• [Action item] Select all lines holding the word "link" from the entries that follow.

+++++

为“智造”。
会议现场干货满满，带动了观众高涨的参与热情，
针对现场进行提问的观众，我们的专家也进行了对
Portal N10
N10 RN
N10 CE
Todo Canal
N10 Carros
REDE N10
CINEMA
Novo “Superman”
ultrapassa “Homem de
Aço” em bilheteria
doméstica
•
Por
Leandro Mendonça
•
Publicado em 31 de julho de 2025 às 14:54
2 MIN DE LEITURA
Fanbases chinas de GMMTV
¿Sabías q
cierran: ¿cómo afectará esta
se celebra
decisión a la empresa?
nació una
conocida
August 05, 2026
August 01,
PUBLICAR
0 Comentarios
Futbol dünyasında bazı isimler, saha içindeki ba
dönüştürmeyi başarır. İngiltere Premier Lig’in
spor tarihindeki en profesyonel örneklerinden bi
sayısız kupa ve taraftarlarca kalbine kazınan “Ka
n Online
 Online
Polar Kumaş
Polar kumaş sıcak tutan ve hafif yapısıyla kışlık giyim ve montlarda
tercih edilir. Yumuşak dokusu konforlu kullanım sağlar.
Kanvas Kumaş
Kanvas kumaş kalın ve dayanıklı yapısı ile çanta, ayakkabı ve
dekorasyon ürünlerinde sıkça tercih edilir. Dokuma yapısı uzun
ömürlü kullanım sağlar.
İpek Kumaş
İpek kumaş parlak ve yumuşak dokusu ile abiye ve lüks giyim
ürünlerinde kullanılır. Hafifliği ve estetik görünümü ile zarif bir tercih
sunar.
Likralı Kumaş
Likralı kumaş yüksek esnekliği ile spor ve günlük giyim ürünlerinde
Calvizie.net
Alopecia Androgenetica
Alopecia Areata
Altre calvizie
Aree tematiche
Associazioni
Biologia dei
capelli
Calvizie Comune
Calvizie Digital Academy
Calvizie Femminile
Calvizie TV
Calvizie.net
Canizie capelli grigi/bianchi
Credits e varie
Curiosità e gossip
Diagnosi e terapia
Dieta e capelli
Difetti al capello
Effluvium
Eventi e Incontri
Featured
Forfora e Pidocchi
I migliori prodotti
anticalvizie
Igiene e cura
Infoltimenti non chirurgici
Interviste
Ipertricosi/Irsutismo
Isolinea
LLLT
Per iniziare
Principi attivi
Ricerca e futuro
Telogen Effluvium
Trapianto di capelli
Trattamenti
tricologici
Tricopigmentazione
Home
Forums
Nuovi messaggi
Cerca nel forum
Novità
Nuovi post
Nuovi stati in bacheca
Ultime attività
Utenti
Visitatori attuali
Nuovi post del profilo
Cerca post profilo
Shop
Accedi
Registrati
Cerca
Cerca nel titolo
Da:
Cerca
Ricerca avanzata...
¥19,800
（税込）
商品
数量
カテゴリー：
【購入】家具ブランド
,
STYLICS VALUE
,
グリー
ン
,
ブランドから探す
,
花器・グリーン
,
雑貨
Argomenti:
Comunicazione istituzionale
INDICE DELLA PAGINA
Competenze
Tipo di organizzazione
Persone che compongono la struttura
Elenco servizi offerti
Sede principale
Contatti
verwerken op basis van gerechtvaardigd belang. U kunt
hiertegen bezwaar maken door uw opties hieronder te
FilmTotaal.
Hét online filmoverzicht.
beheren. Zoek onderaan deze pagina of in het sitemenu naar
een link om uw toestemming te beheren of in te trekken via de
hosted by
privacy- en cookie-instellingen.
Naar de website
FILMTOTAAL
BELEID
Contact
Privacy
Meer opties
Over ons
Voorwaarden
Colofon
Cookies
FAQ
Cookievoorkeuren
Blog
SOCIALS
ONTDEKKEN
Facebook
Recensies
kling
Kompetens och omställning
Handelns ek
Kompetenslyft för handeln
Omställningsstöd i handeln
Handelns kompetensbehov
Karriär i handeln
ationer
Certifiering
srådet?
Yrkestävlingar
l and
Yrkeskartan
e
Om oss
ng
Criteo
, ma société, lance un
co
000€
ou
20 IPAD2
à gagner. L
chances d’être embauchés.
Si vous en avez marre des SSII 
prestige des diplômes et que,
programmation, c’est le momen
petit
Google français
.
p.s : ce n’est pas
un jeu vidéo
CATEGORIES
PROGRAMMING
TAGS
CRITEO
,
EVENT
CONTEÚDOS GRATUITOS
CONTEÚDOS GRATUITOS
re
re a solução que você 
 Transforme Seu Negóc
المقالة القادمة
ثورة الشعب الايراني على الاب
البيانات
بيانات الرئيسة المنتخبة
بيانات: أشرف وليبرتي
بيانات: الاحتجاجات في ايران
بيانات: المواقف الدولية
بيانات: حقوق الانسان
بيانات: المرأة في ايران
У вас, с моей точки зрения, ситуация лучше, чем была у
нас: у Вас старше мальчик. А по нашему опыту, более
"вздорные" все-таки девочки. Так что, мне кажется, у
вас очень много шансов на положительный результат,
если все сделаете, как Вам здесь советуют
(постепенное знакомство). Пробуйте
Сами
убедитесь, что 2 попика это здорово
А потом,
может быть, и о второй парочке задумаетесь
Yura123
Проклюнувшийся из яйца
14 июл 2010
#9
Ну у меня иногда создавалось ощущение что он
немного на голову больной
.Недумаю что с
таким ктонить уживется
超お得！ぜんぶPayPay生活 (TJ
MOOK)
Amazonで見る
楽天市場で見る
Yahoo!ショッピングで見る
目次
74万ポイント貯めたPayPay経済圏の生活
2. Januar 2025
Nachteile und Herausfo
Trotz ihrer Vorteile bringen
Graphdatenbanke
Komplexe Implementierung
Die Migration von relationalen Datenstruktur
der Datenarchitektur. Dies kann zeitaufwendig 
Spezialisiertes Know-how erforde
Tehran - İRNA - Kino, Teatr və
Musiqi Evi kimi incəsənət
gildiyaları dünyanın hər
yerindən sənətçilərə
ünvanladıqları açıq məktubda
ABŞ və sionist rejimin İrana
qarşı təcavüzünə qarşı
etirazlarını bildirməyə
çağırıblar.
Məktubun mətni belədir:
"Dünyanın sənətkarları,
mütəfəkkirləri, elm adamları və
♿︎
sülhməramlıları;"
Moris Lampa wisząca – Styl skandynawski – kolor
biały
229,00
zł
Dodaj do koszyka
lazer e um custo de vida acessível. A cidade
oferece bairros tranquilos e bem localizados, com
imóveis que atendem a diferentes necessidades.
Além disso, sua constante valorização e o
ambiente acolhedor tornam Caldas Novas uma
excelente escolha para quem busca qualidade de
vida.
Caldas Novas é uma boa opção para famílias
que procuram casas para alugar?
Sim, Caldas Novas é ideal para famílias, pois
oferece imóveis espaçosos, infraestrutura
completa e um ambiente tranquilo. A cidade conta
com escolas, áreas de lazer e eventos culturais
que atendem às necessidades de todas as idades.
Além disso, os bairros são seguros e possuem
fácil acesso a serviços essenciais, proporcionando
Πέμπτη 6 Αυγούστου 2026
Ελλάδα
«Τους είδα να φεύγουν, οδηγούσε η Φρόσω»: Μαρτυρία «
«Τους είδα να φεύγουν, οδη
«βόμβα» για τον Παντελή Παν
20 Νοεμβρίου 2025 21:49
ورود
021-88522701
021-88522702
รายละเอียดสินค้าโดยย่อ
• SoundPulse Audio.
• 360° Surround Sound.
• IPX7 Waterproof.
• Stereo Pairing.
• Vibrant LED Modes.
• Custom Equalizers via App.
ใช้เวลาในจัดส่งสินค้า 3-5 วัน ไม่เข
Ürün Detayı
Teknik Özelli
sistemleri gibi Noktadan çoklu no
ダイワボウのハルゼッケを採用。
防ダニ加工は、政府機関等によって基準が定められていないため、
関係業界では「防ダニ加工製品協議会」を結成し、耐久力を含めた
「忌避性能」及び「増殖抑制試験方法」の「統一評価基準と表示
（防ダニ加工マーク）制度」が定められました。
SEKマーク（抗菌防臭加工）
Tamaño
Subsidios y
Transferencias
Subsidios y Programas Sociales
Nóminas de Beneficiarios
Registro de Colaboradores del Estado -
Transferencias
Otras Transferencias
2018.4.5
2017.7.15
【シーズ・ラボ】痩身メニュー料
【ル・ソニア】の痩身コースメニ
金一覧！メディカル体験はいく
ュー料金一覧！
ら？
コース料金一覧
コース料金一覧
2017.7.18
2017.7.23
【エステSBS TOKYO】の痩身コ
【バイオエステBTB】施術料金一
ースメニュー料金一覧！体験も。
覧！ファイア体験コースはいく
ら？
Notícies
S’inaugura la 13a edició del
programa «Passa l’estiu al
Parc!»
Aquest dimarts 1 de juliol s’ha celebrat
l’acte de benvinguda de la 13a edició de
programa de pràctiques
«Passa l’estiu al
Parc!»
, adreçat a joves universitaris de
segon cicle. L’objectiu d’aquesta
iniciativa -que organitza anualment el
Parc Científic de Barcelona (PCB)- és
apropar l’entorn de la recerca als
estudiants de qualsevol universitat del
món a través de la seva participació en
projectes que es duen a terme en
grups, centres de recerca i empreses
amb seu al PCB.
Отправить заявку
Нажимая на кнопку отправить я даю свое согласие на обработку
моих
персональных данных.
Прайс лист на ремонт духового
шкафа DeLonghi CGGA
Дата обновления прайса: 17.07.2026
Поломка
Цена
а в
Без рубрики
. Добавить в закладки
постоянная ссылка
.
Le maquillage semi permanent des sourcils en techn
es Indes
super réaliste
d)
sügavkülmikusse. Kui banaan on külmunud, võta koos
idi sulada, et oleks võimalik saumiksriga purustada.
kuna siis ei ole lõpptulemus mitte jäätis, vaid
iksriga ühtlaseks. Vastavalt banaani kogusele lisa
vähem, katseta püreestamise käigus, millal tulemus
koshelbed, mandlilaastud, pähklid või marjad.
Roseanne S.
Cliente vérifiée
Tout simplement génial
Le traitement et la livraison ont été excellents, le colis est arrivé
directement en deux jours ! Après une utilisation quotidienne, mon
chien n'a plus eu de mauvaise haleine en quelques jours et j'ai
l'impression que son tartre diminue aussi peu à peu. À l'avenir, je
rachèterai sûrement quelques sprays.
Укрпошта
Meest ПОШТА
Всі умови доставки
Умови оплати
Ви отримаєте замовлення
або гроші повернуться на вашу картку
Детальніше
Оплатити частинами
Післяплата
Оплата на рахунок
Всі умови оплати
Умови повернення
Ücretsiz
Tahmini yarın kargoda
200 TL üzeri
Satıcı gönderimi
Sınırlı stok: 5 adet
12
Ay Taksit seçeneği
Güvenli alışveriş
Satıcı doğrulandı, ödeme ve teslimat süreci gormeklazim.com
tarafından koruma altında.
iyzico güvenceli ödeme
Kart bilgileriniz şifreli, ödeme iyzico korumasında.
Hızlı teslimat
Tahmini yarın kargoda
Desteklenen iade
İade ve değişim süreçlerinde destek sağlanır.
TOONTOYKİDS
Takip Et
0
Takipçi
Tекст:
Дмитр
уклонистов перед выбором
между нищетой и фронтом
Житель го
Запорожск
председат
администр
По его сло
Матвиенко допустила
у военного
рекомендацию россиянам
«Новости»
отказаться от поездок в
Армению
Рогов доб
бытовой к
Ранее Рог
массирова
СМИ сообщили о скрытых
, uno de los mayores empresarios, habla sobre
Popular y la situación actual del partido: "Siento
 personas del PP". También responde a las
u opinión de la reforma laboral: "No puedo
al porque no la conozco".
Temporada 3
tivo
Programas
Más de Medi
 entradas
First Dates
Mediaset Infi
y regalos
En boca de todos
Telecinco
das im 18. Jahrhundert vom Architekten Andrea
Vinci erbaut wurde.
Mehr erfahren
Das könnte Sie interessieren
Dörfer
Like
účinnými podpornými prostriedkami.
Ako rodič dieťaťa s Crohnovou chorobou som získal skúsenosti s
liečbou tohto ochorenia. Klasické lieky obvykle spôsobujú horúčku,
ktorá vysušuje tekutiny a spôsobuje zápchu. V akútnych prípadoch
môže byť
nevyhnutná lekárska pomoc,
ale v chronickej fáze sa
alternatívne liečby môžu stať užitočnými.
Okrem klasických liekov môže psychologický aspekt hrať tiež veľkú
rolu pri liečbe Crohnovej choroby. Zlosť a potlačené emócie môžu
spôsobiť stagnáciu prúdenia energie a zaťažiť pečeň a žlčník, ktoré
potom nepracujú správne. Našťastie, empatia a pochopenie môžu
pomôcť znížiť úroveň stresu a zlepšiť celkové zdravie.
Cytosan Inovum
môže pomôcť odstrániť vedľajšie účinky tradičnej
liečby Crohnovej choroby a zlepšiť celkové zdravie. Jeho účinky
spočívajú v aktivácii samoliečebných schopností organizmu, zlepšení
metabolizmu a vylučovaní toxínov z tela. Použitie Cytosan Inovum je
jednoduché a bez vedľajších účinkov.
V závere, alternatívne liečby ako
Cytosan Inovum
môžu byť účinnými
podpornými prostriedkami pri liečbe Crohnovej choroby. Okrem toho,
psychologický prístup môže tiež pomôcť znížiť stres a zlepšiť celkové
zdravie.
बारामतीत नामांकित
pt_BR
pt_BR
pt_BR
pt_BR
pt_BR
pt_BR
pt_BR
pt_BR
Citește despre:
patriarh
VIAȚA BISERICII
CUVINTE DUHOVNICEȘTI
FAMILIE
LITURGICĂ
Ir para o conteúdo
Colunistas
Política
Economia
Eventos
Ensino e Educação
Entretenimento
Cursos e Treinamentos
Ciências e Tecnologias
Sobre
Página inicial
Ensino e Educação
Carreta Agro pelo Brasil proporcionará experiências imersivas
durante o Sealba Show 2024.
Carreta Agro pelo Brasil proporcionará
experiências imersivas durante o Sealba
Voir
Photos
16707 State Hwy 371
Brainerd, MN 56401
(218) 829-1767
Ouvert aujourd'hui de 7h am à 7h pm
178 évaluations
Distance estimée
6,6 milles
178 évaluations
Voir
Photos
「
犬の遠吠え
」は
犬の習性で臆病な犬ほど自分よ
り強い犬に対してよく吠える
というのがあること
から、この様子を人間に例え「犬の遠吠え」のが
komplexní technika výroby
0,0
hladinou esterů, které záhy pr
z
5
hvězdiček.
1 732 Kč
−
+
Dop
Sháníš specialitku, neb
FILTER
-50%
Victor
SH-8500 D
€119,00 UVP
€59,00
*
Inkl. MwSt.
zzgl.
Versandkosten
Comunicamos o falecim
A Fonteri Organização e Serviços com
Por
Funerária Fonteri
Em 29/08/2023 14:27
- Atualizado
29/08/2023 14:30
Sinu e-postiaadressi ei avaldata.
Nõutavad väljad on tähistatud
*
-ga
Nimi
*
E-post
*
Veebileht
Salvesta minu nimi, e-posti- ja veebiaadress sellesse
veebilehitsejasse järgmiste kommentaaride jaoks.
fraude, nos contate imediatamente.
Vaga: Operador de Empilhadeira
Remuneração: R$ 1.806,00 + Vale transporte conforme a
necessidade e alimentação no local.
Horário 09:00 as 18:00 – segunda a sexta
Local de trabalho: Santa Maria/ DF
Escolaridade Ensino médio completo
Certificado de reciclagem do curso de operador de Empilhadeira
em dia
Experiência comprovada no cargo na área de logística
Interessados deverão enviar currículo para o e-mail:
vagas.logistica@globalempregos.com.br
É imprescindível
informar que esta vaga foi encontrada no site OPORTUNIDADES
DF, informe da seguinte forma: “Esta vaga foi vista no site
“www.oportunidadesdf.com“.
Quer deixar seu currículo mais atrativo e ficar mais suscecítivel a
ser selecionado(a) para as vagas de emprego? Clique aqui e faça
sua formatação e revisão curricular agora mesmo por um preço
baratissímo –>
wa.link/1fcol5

+++++

• [Task solution]
een link om uw toestemming te beheren of in te trekken via de
wa.link/1fcol5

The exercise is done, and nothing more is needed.